Quick Brown Foxes
Last night, visiting my parents for a weekend of Passover seders, I picked up Philip Roth’s American Pastoral from the bookshelf, sat down and started reading. His writing overwhelmed me. The English language! We’ve got the best language in the world — all in one place you have words like shampoo, jaguar, pizazz, balustrade, vermillion, fuck, crepuscular, august and snooty. It’s a real duct-tape-and-safety-pins language, we can do anything, English liberty and American know-how, creating words like we’re playing with Tinkertoys. I’m a man who likes men, so I can be homosexual or gay or phallophilic. I made that last one up. David Foster Wallace writes Infinite Jest and someone has to make an online glossary to define the obscure words he uses.
It was after midnight on a Sunday night and I needed to go to bed but I kept reading. I’d connect with Roth’s words and something inside me would give off electricity, I had to put things down on paper, save them, but there was no paper around so the energy bolts dissipated in the air. I tried to collect as much of them as I could. Eventually I had to go to sleep but couldn’t, because sentences and ideas kept forming in my head. Sometimes that happens — I read a writer so good, so damn skillful, that I’m simultaneously inspired and agonized with torture. I want to write that well but I never will. Yet at the same time I can, I can! I just need practice. I need to keep filling notebooks with words and eventually I’ll get there. Our words make us immortal. But before immortality, our words make us alive. Most importantly, I want to use my words to connect with other people. I shout into the void hoping that somebody will read these words, that my words will help, or influence, or infect. I exist.
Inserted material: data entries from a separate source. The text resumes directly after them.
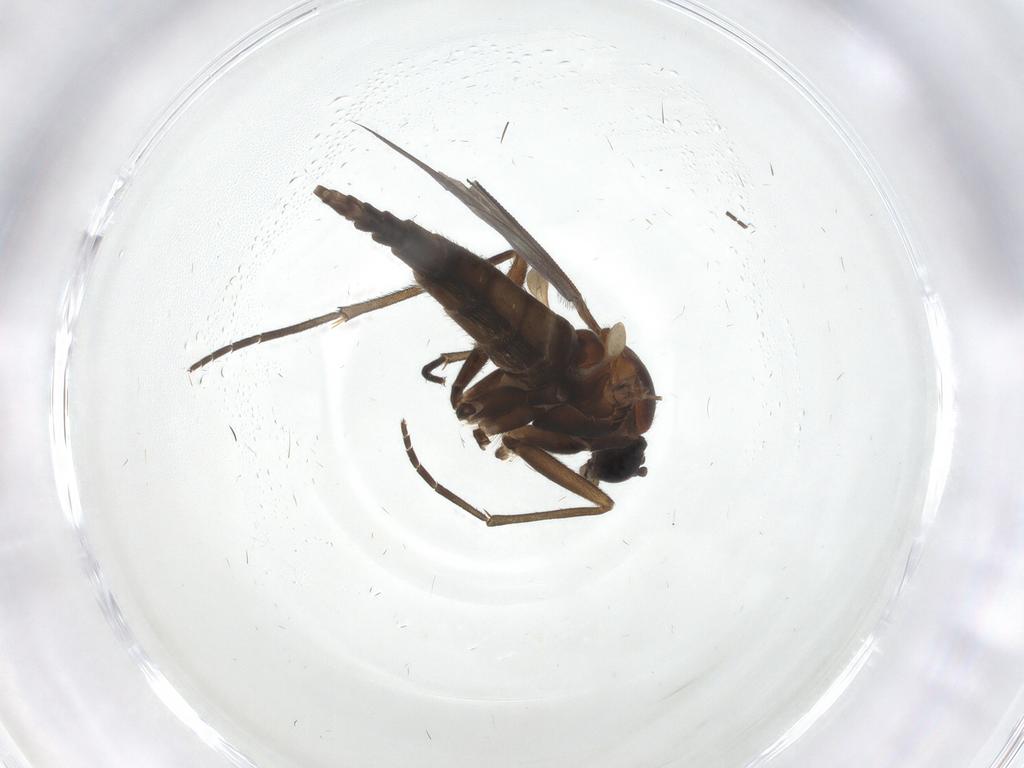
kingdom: Animalia
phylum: Arthropoda
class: Insecta
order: Diptera
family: Sciaridae
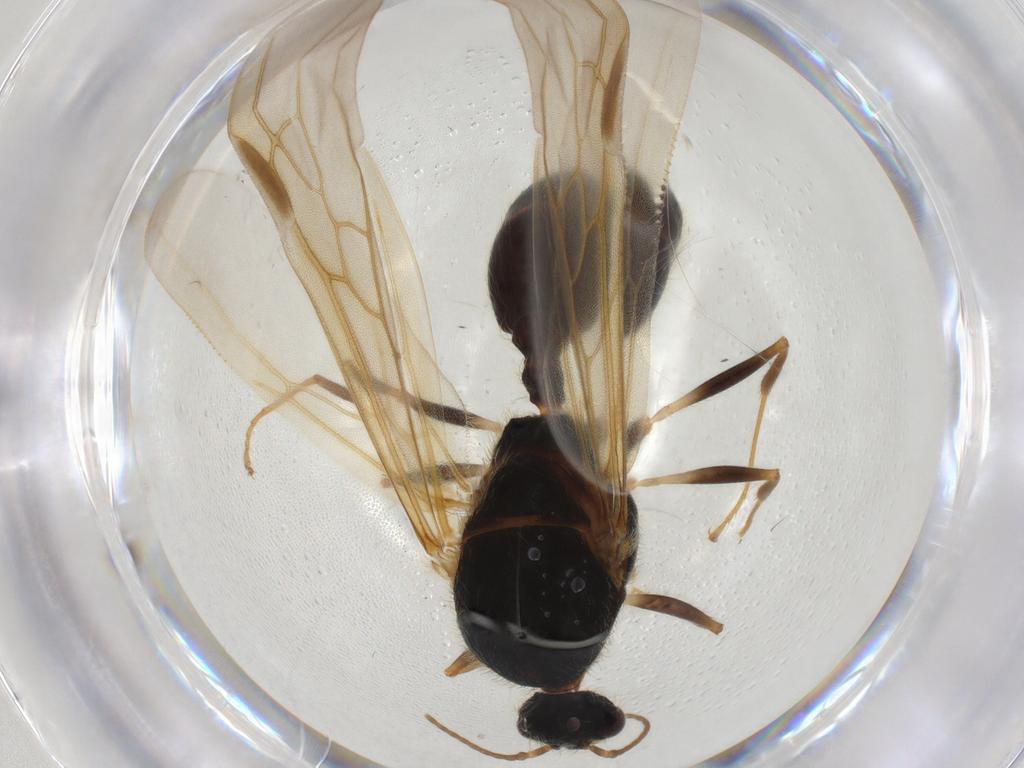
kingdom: Animalia
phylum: Arthropoda
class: Insecta
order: Hymenoptera
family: Formicidae
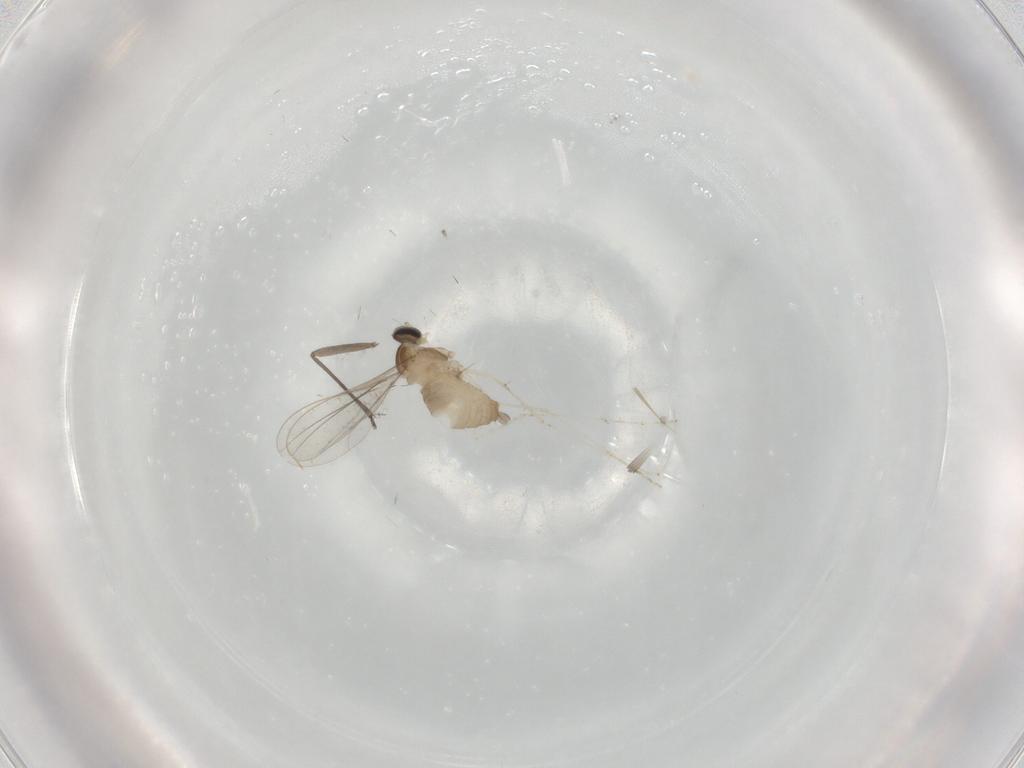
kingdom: Animalia
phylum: Arthropoda
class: Insecta
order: Diptera
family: Sciaridae
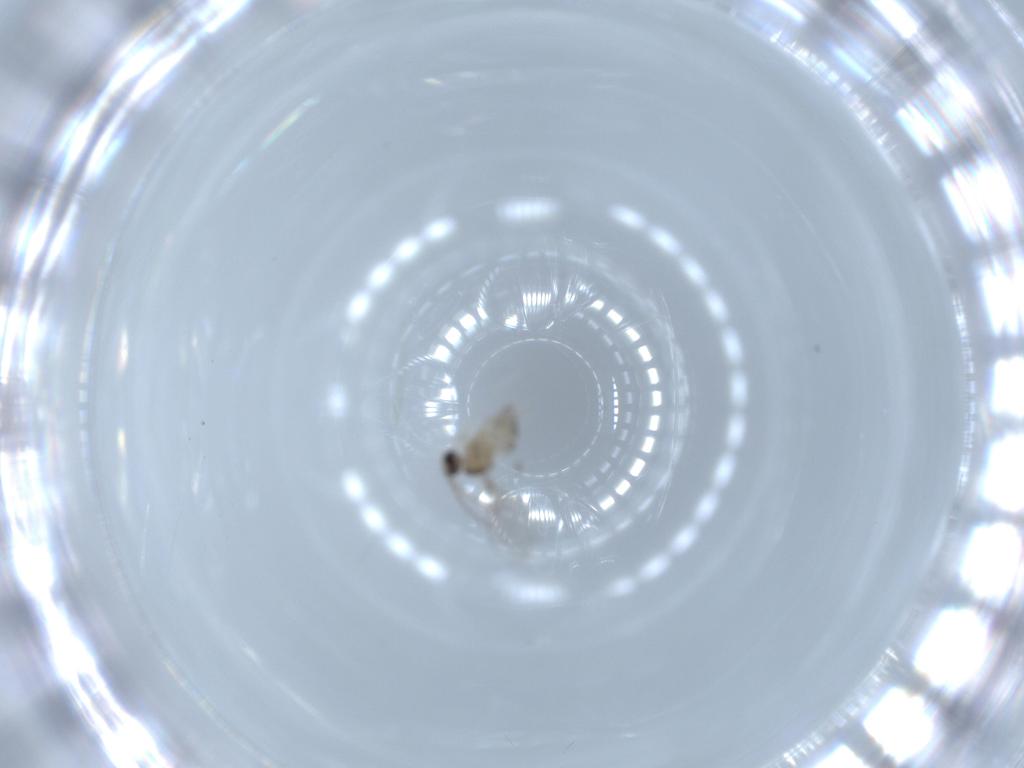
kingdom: Animalia
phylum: Arthropoda
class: Insecta
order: Diptera
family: Cecidomyiidae
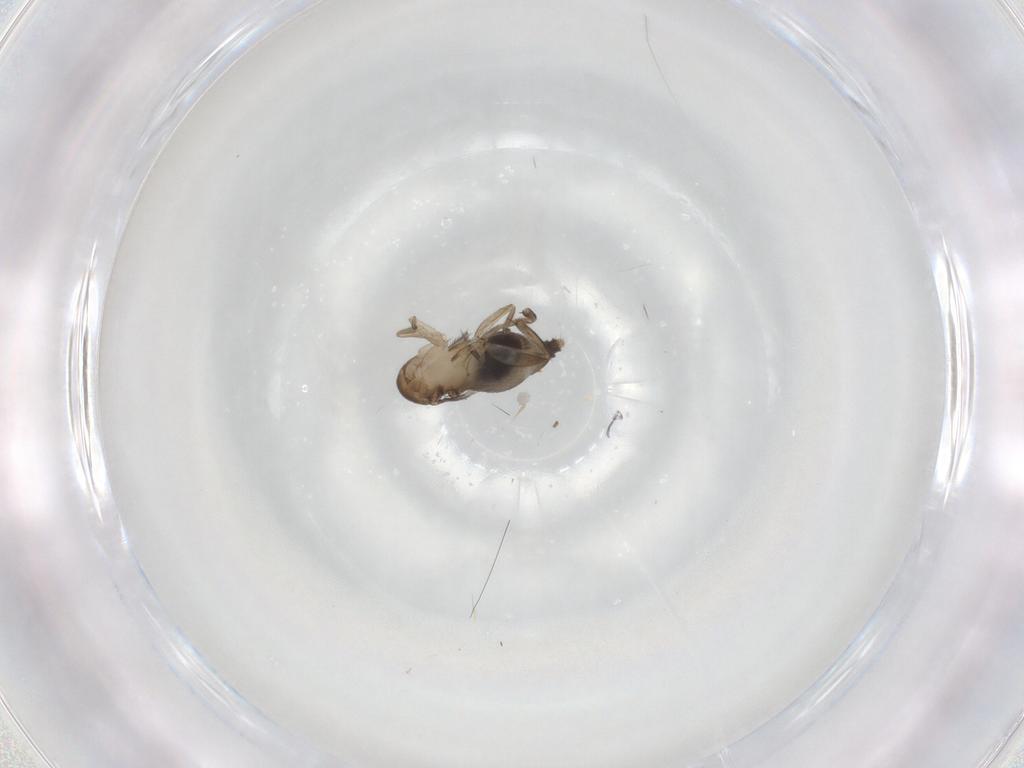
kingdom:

Why do I blog? Why shoot my wads into thin air when I can save them up for one good fuck? But that’s a fallacy (phallus-y). Natalie Goldberg tells us that we must be brave enough to throw away a piece of writing, to toss away something that is good, because more will always come. If you are stingy, you will never have enough, but if you are generous, you will have plenty. Our bodies are constantly producing creative juices, and whether we ejaculate these juices as semen or as words, we must have faith in our neolojism. We are all wellsprings. Potential geysers.